Tunisie : Karim Gharbi, artiste en quête d’identité

 

Le chanteur tuniso-belge se produit vendredi 30 mars sur la scène du Mad’art à Carthage. Si les chansons sont en français, la mélodie, aux influences variées, reflète une personnalité multiple. De retour en Tunisie pour son concert, Tekiano l’a rencontré.

karim-gharbi-300312Il a le cheveu un peu fou et l’œil fatigué mais il sourit : Karim Gharbi vient de rentrer du Kef où il s’est produit pour les 24h théâtrales. «C’était incroyable j’ai pu voir un nouveau public, qui ne me connaissait pas forcément. Malgré la barrière de la langue, il y a eu un bon contact.»

Karim Garbi fait partie de ces gens à la double nationalité qui ont vécu dans leur pays natal sans vraiment bien connaître leur pays d’origine. Le retour en Tunisie à travers ses concerts s’assimile aussi une quête identitaire. Né à Bruxelles, Karim grandit en allant en Tunisie de temps en temps, en vacances. «J’ai de magnifiques souvenirs d’enfance, les chats de Tunis, les histoires que me racontaient ma grand-mère… Mais c’est vrai que comme beaucoup, je ne me sentais pas légitime car je venais un peu en touriste et le seul contact que j’avais, c’était avec ma famille.».

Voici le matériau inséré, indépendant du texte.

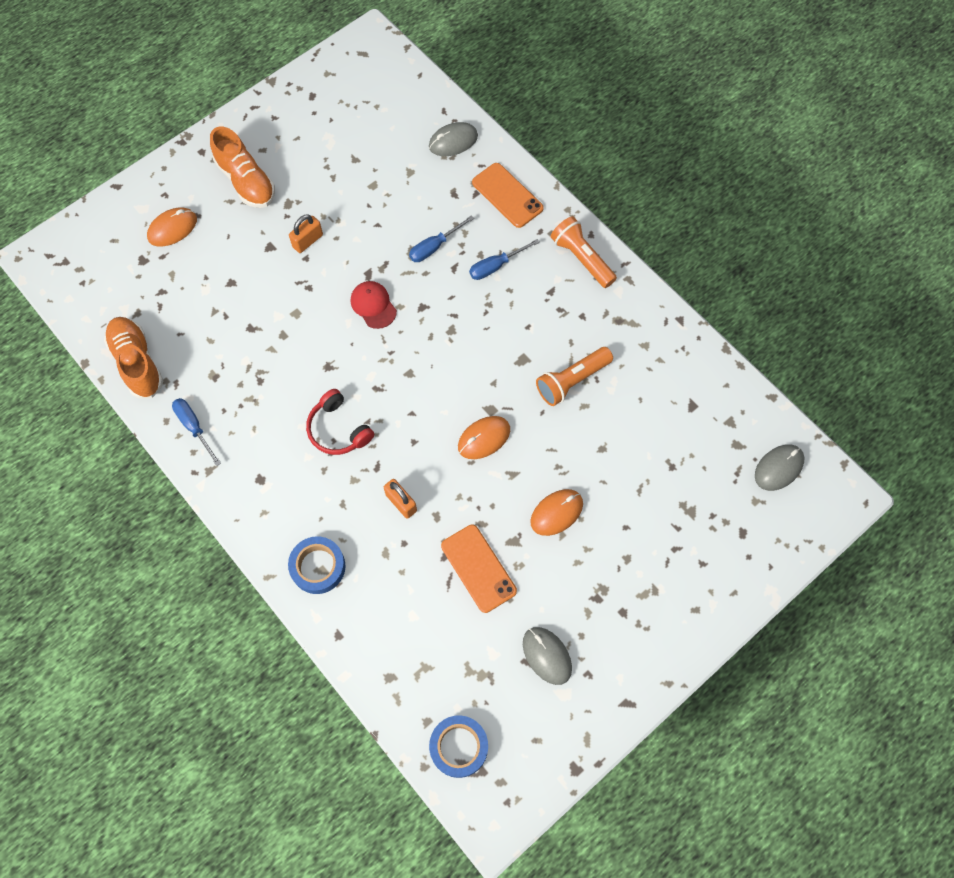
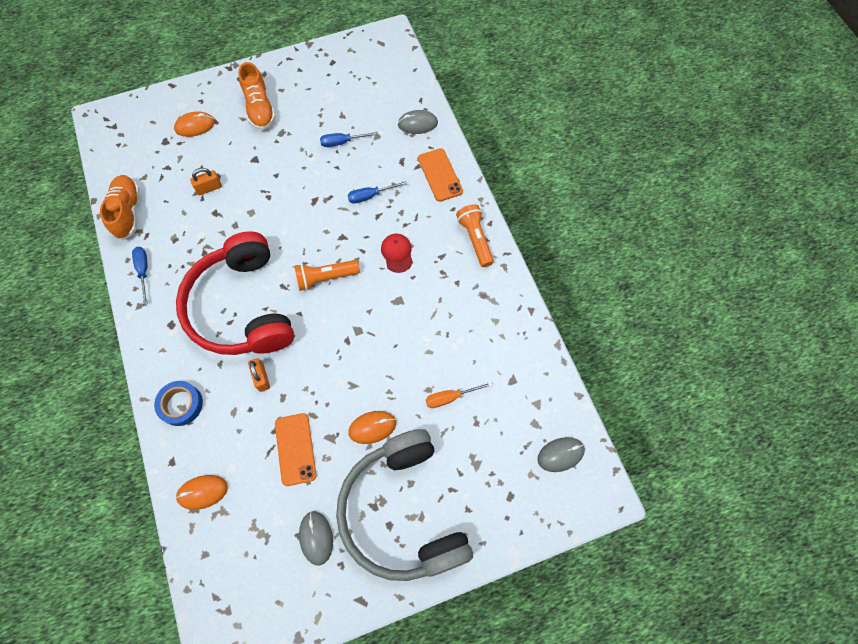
camera: 20 degrees right, 0 degrees up
orange padlock [289,214,323,253] -> orange padlock moved to [190,168,222,195]
red headphones [306,389,374,455] -> red headphones [176,231,294,355], size x2.38
red cap [351,281,397,329] -> red cap moved to [381,233,413,273]
blue tape [429,715,488,778] -> none
orange mouse [458,416,510,459] -> orange mouse moved to [176,475,228,510]
blue screwdriver [469,239,540,280] -> blue screwdriver moved to [320,132,378,147]
orange flashlight [536,347,613,406] -> orange flashlight moved to [294,260,360,291]
none -> grey headphones [336,429,473,581]
none -> orange screwdriver [426,382,493,408]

A 16 ans, il commence à faire de la musique sur le tard. Sept ans de piano classique, conservatoire, spécialité jazz, il poursuit des études qu’il a toujours voulu faire tout en multipliant des petits boulots afin de vivre correctement. Ce n’est que vers l’âge de 30 ans qu’il commence à écrire ses propres textes. La Tunisie, il la retrouve à travers la révolution. Venu fêter ses quatre prix à la biennale de la chanson française à Bruxelles en 2010, il arrive pour un concert à Tunis le 23 décembre 2010. Le 14 janvier, il descend avec tous les Tunisiens manifester dans la rue. «Quand ça a commencé à dégénérer, je me suis réfugié avec mon père et une trentaine de personnes dans une impasse. Le photographe Lucas Dolega est mort à quelques mètres de nous.» Pour lui, la révolution a surtout été «une grande claque», une sorte de contact immédiat avec la réalité tunisienne qu’il ne connaissait pas et une nouvelle «proximité fraternelle». Depuis, il revient en Tunisie pour des concerts et voir sa famille. «La Tunisie aujourd’hui, c’est mon patrimoine, mon héritage et j’espère y puiser beaucoup d’inspiration». L’inspiration, il l’a déjà, artiste compositeur-interprète, son répertoire musical va d’Oum Kalthoum à Beethoven en passant par Dominique A ou Georges Moustaki. Mais un de ses coups de foudre, c’est à 15 ans qu’il l’a eu, lorsqu’il entend le sacre du printemps de Stravinsky avec la chorégraphie de Maurice Béjart.

Accompagné d’un groupe de trois musiciens Eric Bribosia (clavier accordéon), Fred Becker (Saxophone, flûte, clarinette) et Clément Noury (guitare) il chante du Paul Verlaine ou du Arthur Rimbaud tout comme ses propres textes, tels que la chanson Secrets de famille par exemple. La création et la composition lui permettent aujourd’hui de mieux se retrouver. Ne pouvant pas chanter en arabe, il retrouve l’influence orientale via la mélodiecomme le montre le début de la chanson Les boutons dorés. «C’est d’ailleurs plus le son que les mots, qui m’a amené vers la musique. Je suis plutôt d’influence musicale que littéraire»mais il cite au détour d’une phrase le livre Les identités meurtrières de l’écrivain franco-libanais Amin Maalouf comme si la quête identitaire revenait toujours au fil de sa pensée. La chanson est ainsi un champ d’exploration inépuisable.Du registre doux-mélancolique de Xanax for ever, il passe à l’humour noir jazzy avec le Blues de l’œuf dur.

Retour aux sources, la Tunisie qu’il voit comme «son pays» est encore pour lui une terre de découverte, à la fois de lui-même mais aussi d’un public qui l’avait accueilli à bras ouverts en 2010. Un talent à découvrir ou à revoir au Mad’art le vendredi 30 mars.